#### TASK TO COMPLETE:
Images are to be excluded from the copy, and the records below reproduced word for word.

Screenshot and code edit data
*-*-*

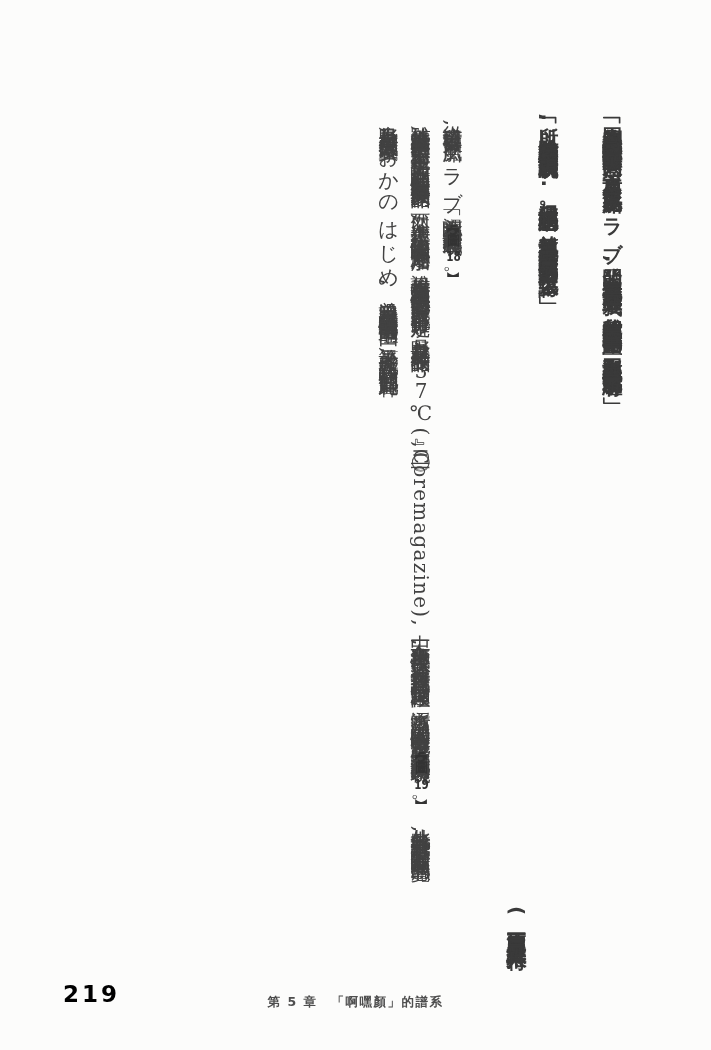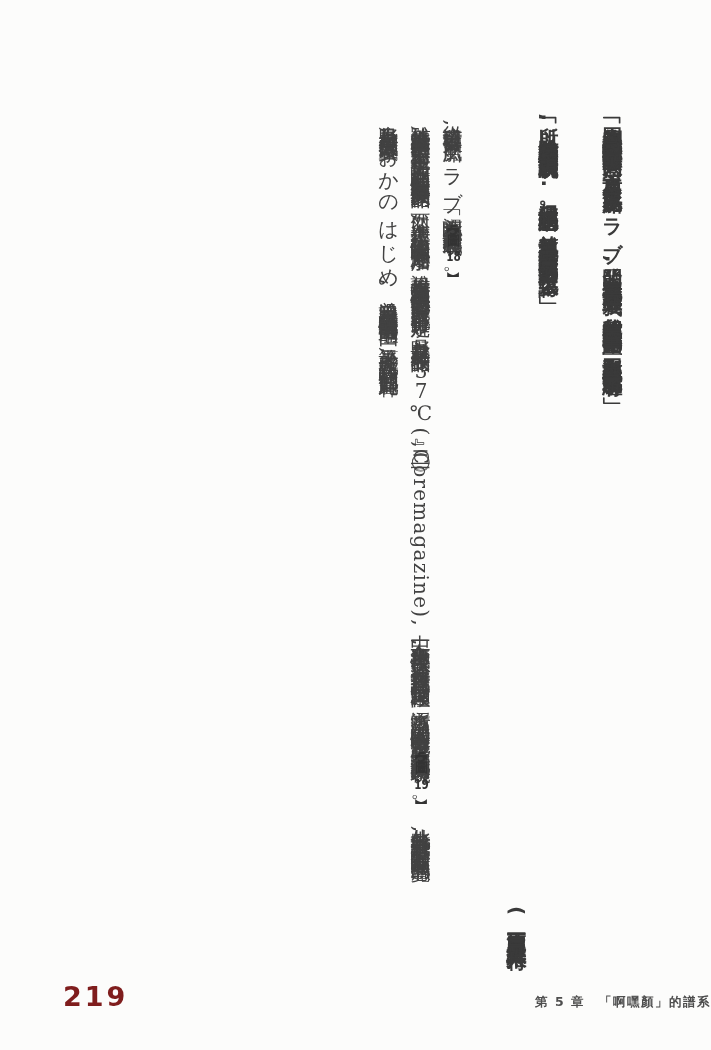--- a/index.html
+++ b/index.html
@@ -35,28 +35,28 @@
     letter-spacing:0.5px;
     color:#333;
   }
   .fn{text-combine-upright:all;}        
   .u{text-combine-upright:all;}         
   .page-number{
     position:absolute;
     left:63px;top:981px;
     font-family:"DejaVu Sans",sans-serif;
     font-weight:700;
-    font-size:27px;
+    font-size:23px;
     letter-spacing:3px;
-    color:#7f1d1d;
+    color:#000000;
   }
   .footer-chapter{
     position:absolute;
     left:0;top:994px;width:711px;
-    text-align:right;
+    text-align:center;
     font-family:"DejaVu Sans",sans-serif;
     font-weight:700;
     font-size:12.5px;
     letter-spacing:1.5px;
     color:#4e4e4e;
   }
 </style>
 </head>
 <body>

*-*-*

#### SOLUTION:
--- a/index.html
+++ b/index.html
@@ -35,28 +35,28 @@
     letter-spacing:0.5px;
     color:#333;
   }
   .fn{text-combine-upright:all;}        
   .u{text-combine-upright:all;}         
   .page-number{
     position:absolute;
     left:63px;top:981px;
     font-family:"DejaVu Sans",sans-serif;
     font-weight:700;
-    font-size:27px;
+    font-size:23px;
     letter-spacing:3px;
-    color:#7f1d1d;
+    color:#000000;
   }
   .footer-chapter{
     position:absolute;
     left:0;top:994px;width:711px;
-    text-align:right;
+    text-align:center;
     font-family:"DejaVu Sans",sans-serif;
     font-weight:700;
     font-size:12.5px;
     letter-spacing:1.5px;
     color:#4e4e4e;
   }
 </style>
 </head>
 <body>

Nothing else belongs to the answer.